Userspace code interacts with kernel objects via system calls, and almost exclusively via Handles. In userspace, a Handle is represented as 32bit integer (type zx_handle_t). When syscalls are executed, the kernel checks that Handle parameters refer to an actual handle that exists within the calling process's handle table. The kernel further checks that the Handle is of the correct type (passing a Thread Handle to a syscall requiring an event handle will result in an error), and that the Handle has the required Rights for the requested operation.

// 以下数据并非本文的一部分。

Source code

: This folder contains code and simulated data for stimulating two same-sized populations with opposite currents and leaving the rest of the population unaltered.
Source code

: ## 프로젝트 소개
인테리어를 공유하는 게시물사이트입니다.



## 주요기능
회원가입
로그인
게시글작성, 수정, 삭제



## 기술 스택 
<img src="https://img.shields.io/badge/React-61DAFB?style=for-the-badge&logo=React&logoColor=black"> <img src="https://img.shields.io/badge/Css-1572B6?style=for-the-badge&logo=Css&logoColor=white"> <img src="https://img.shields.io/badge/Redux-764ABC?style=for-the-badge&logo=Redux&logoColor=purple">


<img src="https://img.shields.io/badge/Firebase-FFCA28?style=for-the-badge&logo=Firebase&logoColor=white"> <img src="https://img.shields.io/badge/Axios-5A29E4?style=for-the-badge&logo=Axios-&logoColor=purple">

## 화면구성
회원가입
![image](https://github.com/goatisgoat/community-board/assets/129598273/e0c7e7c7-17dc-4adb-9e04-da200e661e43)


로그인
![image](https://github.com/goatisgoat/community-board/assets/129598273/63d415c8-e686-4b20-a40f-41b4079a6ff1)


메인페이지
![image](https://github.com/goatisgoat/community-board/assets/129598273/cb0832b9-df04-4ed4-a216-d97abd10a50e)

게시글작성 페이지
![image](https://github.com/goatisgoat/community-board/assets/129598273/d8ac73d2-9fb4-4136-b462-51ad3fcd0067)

System calls fall into three broad categories, from an access standpoint:

  1. Calls that have no limitations, of which there are only a very few, for example zx_clock_get_monotonic() and zx_nanosleep() may be called by any thread.
  2. Calls that take a Handle as the first parameter, denoting the Object they act upon, which are the vast majority, for example zx_channel_write() and zx_port_queue().
  3. Calls that create new Objects but do not take a Handle, such as zx_event_create() and zx_channel_create(). Access to these (and limitations upon them) is controlled by the Job in which the calling Process is contained.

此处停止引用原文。